Bharat’s Rise Amid Global Realignment

What makes Kiriakou’s account especially relevant today is his recognition of a shifting order — one in which power is no longer monopolised by the West. He admitted that strategic dependence on authoritarian allies like Pakistan and Saudi Arabia has eroded America’s credibility, particularly as nations like Bharat, China, and Saudi Arabia assert new autonomy.
“The U.S. doesn’t stand for democracy,” Kiriakou said. “It stands for whatever benefits it at the moment.” He reflected on a telling anecdote from his tenure in Saudi Arabia, where a guard once told him, “You’re the hired help. We paid for you to defend us.” That brutally honest statement captures the essence of America’s transactional diplomacy — respect bought, not earned.

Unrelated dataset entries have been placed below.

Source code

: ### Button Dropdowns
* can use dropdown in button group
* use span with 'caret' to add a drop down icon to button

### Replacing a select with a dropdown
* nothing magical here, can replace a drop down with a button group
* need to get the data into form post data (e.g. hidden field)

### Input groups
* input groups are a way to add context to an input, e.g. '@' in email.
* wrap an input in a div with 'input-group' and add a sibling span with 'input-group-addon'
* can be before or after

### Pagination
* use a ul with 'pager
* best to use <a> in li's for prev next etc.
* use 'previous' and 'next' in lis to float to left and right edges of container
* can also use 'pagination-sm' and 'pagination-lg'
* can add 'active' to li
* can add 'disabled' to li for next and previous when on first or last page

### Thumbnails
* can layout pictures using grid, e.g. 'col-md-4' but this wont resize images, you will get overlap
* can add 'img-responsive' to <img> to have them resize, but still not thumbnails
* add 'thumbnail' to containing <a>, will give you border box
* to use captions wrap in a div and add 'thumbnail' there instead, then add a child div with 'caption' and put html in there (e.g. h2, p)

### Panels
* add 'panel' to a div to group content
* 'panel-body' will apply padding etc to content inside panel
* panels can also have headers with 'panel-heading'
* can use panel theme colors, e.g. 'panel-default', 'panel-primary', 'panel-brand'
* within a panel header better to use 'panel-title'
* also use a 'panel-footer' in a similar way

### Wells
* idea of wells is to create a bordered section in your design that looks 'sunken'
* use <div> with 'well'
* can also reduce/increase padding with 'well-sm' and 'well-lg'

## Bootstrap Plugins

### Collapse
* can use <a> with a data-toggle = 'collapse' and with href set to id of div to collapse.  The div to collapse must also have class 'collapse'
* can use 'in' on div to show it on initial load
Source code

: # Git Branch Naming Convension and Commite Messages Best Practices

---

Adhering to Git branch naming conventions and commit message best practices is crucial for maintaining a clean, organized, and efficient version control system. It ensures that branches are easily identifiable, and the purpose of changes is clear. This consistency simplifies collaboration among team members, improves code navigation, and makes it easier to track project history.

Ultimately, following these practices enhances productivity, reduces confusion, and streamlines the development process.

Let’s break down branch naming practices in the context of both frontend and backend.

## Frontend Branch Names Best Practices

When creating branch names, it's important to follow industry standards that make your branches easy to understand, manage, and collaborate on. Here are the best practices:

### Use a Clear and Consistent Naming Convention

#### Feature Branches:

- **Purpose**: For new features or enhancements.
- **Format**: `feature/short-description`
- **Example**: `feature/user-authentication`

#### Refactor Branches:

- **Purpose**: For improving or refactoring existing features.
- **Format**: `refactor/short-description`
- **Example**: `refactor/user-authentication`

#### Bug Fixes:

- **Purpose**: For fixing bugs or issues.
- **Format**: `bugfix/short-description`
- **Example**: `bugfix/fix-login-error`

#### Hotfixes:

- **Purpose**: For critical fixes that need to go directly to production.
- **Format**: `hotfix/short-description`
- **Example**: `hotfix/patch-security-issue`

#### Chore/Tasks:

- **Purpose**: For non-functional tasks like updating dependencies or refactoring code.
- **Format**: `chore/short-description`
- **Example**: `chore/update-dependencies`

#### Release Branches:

Bharat, however, stands apart in his narrative — as a nation that combined moral restraint with economic power. No longer merely a regional counterweight, it has become a balancing force in a multipolar system. In contrast, America’s dependence on ephemeral partnerships exposes its inability to adjust to a more diversified world order.
The Lessons of a Compromised Alliance

Kiriakou’s words peel back the veneer of global idealism, exposing how great powers often mistake control for influence. The U.S. “purchased” Musharraf’s Pakistan, but what it really bought was fragility. Aid bought temporary compliance; it didn’t build trust. Control over nuclear codes did not translate into security; it fostered resentment. And by ignoring Islamabad’s duplicity for convenience, Washington empowered the very instability it sought to contain.
Meanwhile, Bharat’s cautious diplomacy — often derided as indecisive — proved to be strategic endurance. It avoided the traps of emotional response and leveraged time as a weapon of credibility. As the world’s power centres shift, that discipline may become Bharat’s greatest strategic export.
Truth Beyond Transactions
John Kiriakou’s revelations serve as a mirror to the contradictions of global politics — where democracies engineer dictatorships, alliances rest on deceit, and moral superiority is traded for influence. His testimony reminds the world that foreign policy shaped by fear and finance ultimately undermines the very freedom it claims to protect.
For the United States, his words are a cautionary echo. For Pakistan, they expose the fragility of a sovereignty too often sold.
And for Bharat — the silent constant in a region of volatility — they reaffirm a hard-earned truth: credibility, not cash, defines real power.